National proceedings  

Ms Saint Prix’s application for income support was rejected. She appealed. The First Tier Tribunal upheld her appeal, but the Upper Tribunal overturned that decision, which was confirmed by the Court of Appeal. Ms Saint Prix brought the matter before the Supreme Court. It asked the ECJ whether a pregnant woman who temporarily gives up work because of her pregnancy is to be considered a “worker” for the purposes of freedom of movement for workers as laid down in Article 45 TFEU and of the right of residence as conferred by Article 7 of the Directive. 

ECJ’s findings 

  1. Article 7(3) of the Directive does not expressly envisage the case of a woman who is in a particular situation because of the physical constraints of the late stages of her pregnancy and the aftermath of childbirth. In that regard, the ECJ has consistently held that pregnancy must be clearly distinguished from illness.
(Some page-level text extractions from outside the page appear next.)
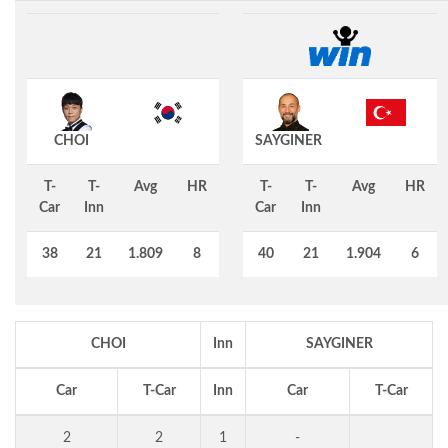
CHOI
SAYGINER
T-
T-
Avg
HR
T-
T-
Avg
HR
Car
Inn
Car
Inn
38
21
1.809
8
40
21
1.904
6
CHOI
Inn
SAYGINER
Car
T-Car
Inn
Car
T-Car
2
2
1
-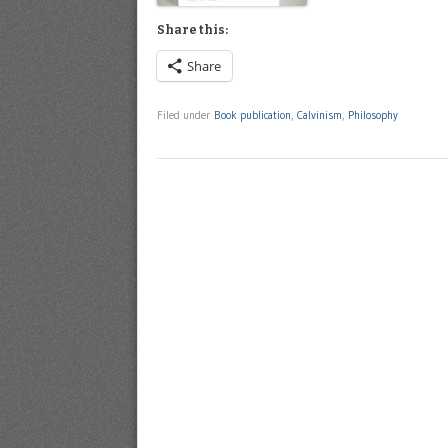
Share this:
Share
Filed under
Book publication
,
Calvinism
,
Philosophy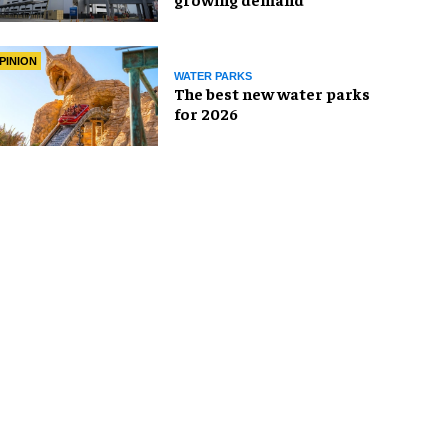
PINION
WATER PARKS
The best new water parks
for 2026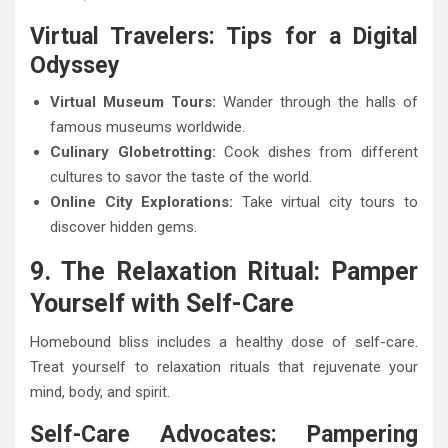
Virtual Travelers: Tips for a Digital
Odyssey
Virtual Museum Tours:
Wander through the halls of
famous museums worldwide.
Culinary Globetrotting:
Cook dishes from different
cultures to savor the taste of the world.
Online City Explorations:
Take virtual city tours to
discover hidden gems.
9. The Relaxation Ritual: Pamper
Yourself with Self-Care
Homebound bliss includes a healthy dose of self-care.
Treat yourself to relaxation rituals that rejuvenate your
mind, body, and spirit.
Self-Care Advocates: Pampering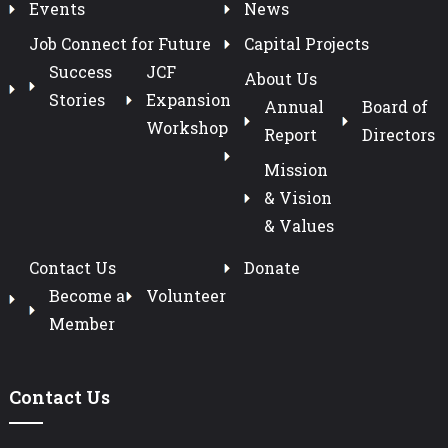
Events
News
Job Connect for Future
Capital Projects
Success
JCF
About Us
Stories
Expansion
Annual
Board of
Workshop
Report
Directors
Mission
& Vision
& Values
Contact Us
Donate
Become a
Volunteer
Member
Contact Us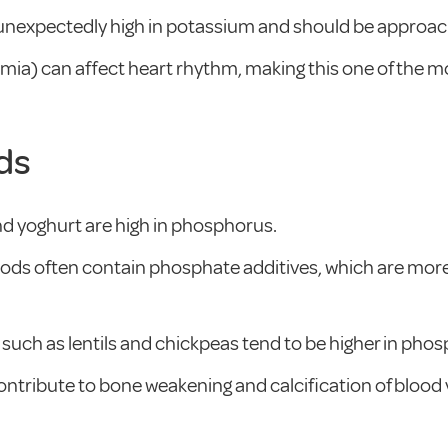
 unexpectedly high in potassium and should be approac
ia) can affect heart rhythm, making this one of the mo
ds
nd yoghurt are high in phosphorus.
ods often contain phosphate additives, which are more
such as lentils and chickpeas tend to be higher in pho
ntribute to bone weakening and calcification of blood 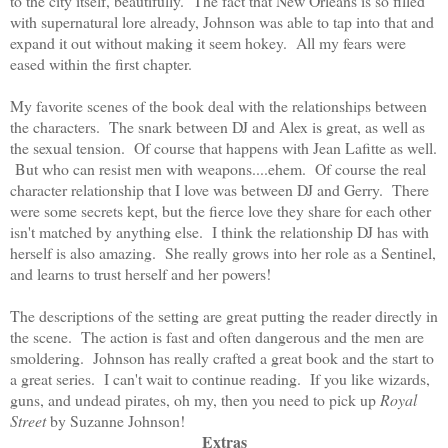
to the city itself, beautifully. The fact that New Orleans is so filled
with supernatural lore already, Johnson was able to tap into that and
expand it out without making it seem hokey. All my fears were
eased within the first chapter.
My favorite scenes of the book deal with the relationships between
the characters. The snark between DJ and Alex is great, as well as
the sexual tension. Of course that happens with Jean Lafitte as well.
But who can resist men with weapons....ehem. Of course the real
character relationship that I love was between DJ and Gerry. There
were some secrets kept, but the fierce love they share for each other
isn't matched by anything else. I think the relationship DJ has with
herself is also amazing. She really grows into her role as a Sentinel,
and learns to trust herself and her powers!
The descriptions of the setting are great putting the reader directly in
the scene. The action is fast and often dangerous and the men are
smoldering. Johnson has really crafted a great book and the start to
a great series. I can't wait to continue reading. If you like wizards,
guns, and undead pirates, oh my, then you need to pick up
Royal
Street
by Suzanne Johnson!
Extras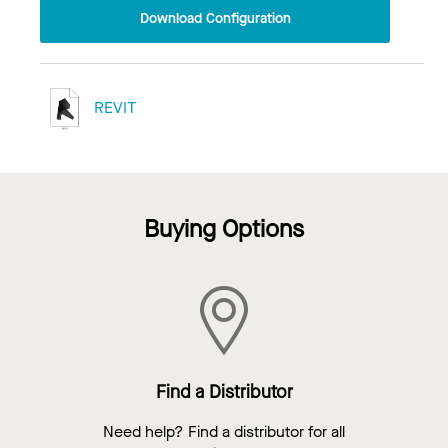
Download Configuration
REVIT
Buying Options
Find a Distributor
Need help? Find a distributor for all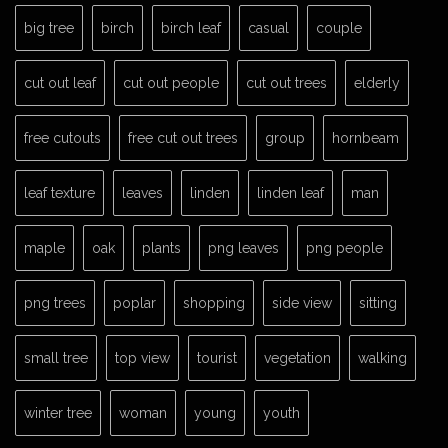
big tree
birch
birch leaf
casual
couple
cut out leaf
cut out people
cut out trees
elderly
free cutouts
free cut out trees
group
hornbeam
leaf texture
leaves
linden
linden leaf
man
maple
oak
plants
png leaves
png people
png trees
poplar
shopping
side view
sitting
small tree
top view
tourist
vegetation
walking
winter tree
woman
young
youth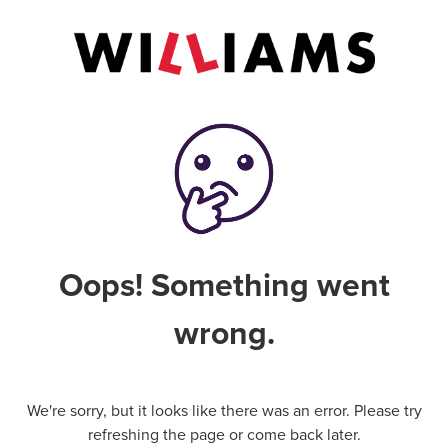
Oops! Something went
wrong.
We're sorry, but it looks like there was an error. Please try
refreshing the page or come back later.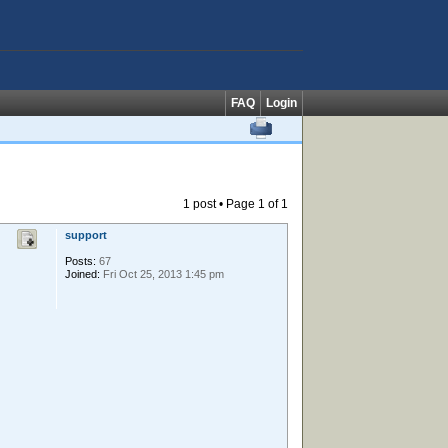
FAQ
Login
1 post • Page
1
of
1
support
Posts:
67
Joined:
Fri Oct 25, 2013 1:45 pm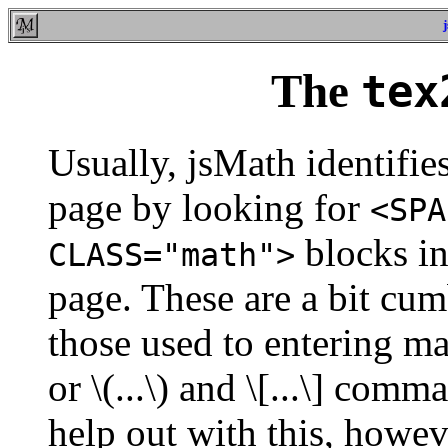
The
tex
Usually, jsMath identifi
page by looking for
<SPA
blocks in
CLASS="math">
page. These are a bit cum
those used to entering ma
or \(...\) and \[...\] co
help out with this, howeve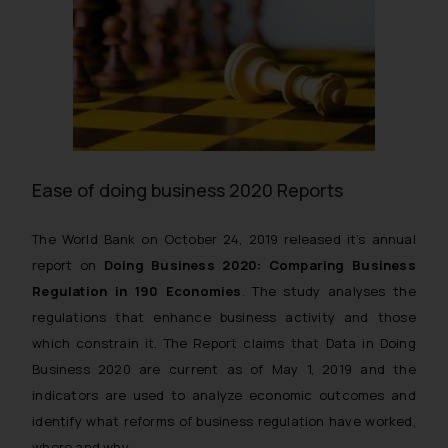
Ease of doing business 2020 Reports
The World Bank on October 24, 2019 released it’s annual
report on
Doing Business 2020: Comparing Business
Regulation in 190 Economies
. The study analyses the
regulations that enhance business activity and those
which constrain it. The Report claims that Data in Doing
Business 2020 are current as of May 1, 2019 and the
indicators are used to analyze economic outcomes and
identify what reforms of business regulation have worked,
where and why.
It follows that a woman who temporarily gives up work because of the late stage of her pregnancy cannot be regarded as a person “temporarily unable to work as the result of an illness” within the meaning of Article 7(3) of the Directive (§ 27-30). 
  2. According to the ECJ’s settled case law, the concept of ‘worker’ within the meaning of Article 45 TFEU, in so far as it defines the scope of a fundamental freedom, must be interpreted broadly. Freedom of movement for workers entails the right for nationals of Member States to move freely within the territory of other Member States and to stay there for the purposes of seeking employment. It follows that classification as a worker under Article 45 TFEU, and the rights deriving from such status, do not necessarily depend on the actual or continuing existence of an employment relationship (§ 31 - 37). 
  3. The fact that the physical restraints of the late stages of pregnancy and childbirth require a woman to give up work during the period needed for recovery does not, in principle, deprive her of the status of ‘worker’ within the meaning of Article 45 TFEU. The fact that she was not actually available on the employment market of the host Member State for a few months does not mean that she had ceased to belong to that market during the period, provided she returns to work or finds another job within a reasonable period after confinement. In order to determine whether the period that has elapsed between childbirth and starting work again may be regarded as reasonable, the national court concerned should take account of all the specific circumstances of the case in accordance with the Maternity Directive 92/85 (§ 39-45). 

Ruling

Article 45 TFEU must be interpreted as meaning that a woman who gives up work, or seeking work, because of the physical constraints of the late stages of pregnancy and the aftermath of childbirth retains the status of ‘worker’, within the meaning of that article, provided she returns to work or finds another job within a reasonable period after the birth of her child.